THE REQUEST:
Rewrite the items below, swapping "common name" for "vernacular name" wherever it occurs and leaving everything else as it is.

(Items from a data source)
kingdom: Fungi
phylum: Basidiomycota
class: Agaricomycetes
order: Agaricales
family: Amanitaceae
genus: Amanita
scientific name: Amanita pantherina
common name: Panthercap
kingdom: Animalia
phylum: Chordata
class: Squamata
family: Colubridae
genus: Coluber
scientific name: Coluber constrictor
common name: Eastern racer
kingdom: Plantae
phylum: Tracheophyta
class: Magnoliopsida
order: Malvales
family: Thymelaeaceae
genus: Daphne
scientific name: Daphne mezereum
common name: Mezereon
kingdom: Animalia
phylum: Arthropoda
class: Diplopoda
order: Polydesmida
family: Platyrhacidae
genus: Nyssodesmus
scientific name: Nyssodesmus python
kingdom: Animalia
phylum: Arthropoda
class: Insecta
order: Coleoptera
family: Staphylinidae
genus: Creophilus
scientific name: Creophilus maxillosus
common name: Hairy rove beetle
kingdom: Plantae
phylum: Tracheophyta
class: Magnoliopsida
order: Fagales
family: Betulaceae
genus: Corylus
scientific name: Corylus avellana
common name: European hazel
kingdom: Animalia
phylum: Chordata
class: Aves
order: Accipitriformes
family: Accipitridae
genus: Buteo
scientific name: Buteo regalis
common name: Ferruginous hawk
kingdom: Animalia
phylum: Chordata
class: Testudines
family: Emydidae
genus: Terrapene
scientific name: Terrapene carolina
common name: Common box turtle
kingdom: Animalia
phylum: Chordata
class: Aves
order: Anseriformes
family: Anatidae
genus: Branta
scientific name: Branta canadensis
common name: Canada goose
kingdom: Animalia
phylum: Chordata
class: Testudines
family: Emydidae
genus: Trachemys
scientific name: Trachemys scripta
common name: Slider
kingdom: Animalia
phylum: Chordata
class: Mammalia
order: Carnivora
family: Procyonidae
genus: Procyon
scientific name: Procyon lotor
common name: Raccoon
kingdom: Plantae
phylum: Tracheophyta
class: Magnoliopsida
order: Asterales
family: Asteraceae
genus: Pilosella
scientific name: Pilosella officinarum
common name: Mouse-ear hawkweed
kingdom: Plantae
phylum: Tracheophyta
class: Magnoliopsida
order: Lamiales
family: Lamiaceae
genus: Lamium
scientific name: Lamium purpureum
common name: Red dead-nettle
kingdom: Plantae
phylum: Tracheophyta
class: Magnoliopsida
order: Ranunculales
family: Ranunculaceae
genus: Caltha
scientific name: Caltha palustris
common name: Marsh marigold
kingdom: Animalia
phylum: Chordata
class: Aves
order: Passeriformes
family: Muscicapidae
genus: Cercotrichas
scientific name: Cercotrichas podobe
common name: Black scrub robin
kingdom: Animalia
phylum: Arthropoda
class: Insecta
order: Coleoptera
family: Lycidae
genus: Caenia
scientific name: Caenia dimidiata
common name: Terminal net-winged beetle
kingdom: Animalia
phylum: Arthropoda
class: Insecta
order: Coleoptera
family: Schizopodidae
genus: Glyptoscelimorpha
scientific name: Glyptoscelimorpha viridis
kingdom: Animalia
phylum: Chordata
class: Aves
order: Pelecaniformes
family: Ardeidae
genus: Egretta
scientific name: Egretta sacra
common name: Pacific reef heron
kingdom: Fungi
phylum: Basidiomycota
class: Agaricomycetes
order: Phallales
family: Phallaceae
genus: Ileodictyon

RESULT:
kingdom: Fungi
phylum: Basidiomycota
class: Agaricomycetes
order: Agaricales
family: Amanitaceae
genus: Amanita
scientific name: Amanita pantherina
vernacular name: Panthercap
kingdom: Animalia
phylum: Chordata
class: Squamata
family: Colubridae
genus: Coluber
scientific name: Coluber constrictor
vernacular name: Eastern racer
kingdom: Plantae
phylum: Tracheophyta
class: Magnoliopsida
order: Malvales
family: Thymelaeaceae
genus: Daphne
scientific name: Daphne mezereum
vernacular name: Mezereon
kingdom: Animalia
phylum: Arthropoda
class: Diplopoda
order: Polydesmida
family: Platyrhacidae
genus: Nyssodesmus
scientific name: Nyssodesmus python
kingdom: Animalia
phylum: Arthropoda
class: Insecta
order: Coleoptera
family: Staphylinidae
genus: Creophilus
scientific name: Creophilus maxillosus
vernacular name: Hairy rove beetle
kingdom: Plantae
phylum: Tracheophyta
class: Magnoliopsida
order: Fagales
family: Betulaceae
genus: Corylus
scientific name: Corylus avellana
vernacular name: European hazel
kingdom: Animalia
phylum: Chordata
class: Aves
order: Accipitriformes
family: Accipitridae
genus: Buteo
scientific name: Buteo regalis
vernacular name: Ferruginous hawk
kingdom: Animalia
phylum: Chordata
class: Testudines
family: Emydidae
genus: Terrapene
scientific name: Terrapene carolina
vernacular name: Common box turtle
kingdom: Animalia
phylum: Chordata
class: Aves
order: Anseriformes
family: Anatidae
genus: Branta
scientific name: Branta canadensis
vernacular name: Canada goose
kingdom: Animalia
phylum: Chordata
class: Testudines
family: Emydidae
genus: Trachemys
scientific name: Trachemys scripta
vernacular name: Slider
kingdom: Animalia
phylum: Chordata
class: Mammalia
order: Carnivora
family: Procyonidae
genus: Procyon
scientific name: Procyon lotor
vernacular name: Raccoon
kingdom: Plantae
phylum: Tracheophyta
class: Magnoliopsida
order: Asterales
family: Asteraceae
genus: Pilosella
scientific name: Pilosella officinarum
vernacular name: Mouse-ear hawkweed
kingdom: Plantae
phylum: Tracheophyta
class: Magnoliopsida
order: Lamiales
family: Lamiaceae
genus: Lamium
scientific name: Lamium purpureum
vernacular name: Red dead-nettle
kingdom: Plantae
phylum: Tracheophyta
class: Magnoliopsida
order: Ranunculales
family: Ranunculaceae
genus: Caltha
scientific name: Caltha palustris
vernacular name: Marsh marigold
kingdom: Animalia
phylum: Chordata
class: Aves
order: Passeriformes
family: Muscicapidae
genus: Cercotrichas
scientific name: Cercotrichas podobe
vernacular name: Black scrub robin
kingdom: Animalia
phylum: Arthropoda
class: Insecta
order: Coleoptera
family: Lycidae
genus: Caenia
scientific name: Caenia dimidiata
vernacular name: Terminal net-winged beetle
kingdom: Animalia
phylum: Arthropoda
class: Insecta
order: Coleoptera
family: Schizopodidae
genus: Glyptoscelimorpha
scientific name: Glyptoscelimorpha viridis
kingdom: Animalia
phylum: Chordata
class: Aves
order: Pelecaniformes
family: Ardeidae
genus: Egretta
scientific name: Egretta sacra
vernacular name: Pacific reef heron
kingdom: Fungi
phylum: Basidiomycota
class: Agaricomycetes
order: Phallales
family: Phallaceae
genus: Ileodictyon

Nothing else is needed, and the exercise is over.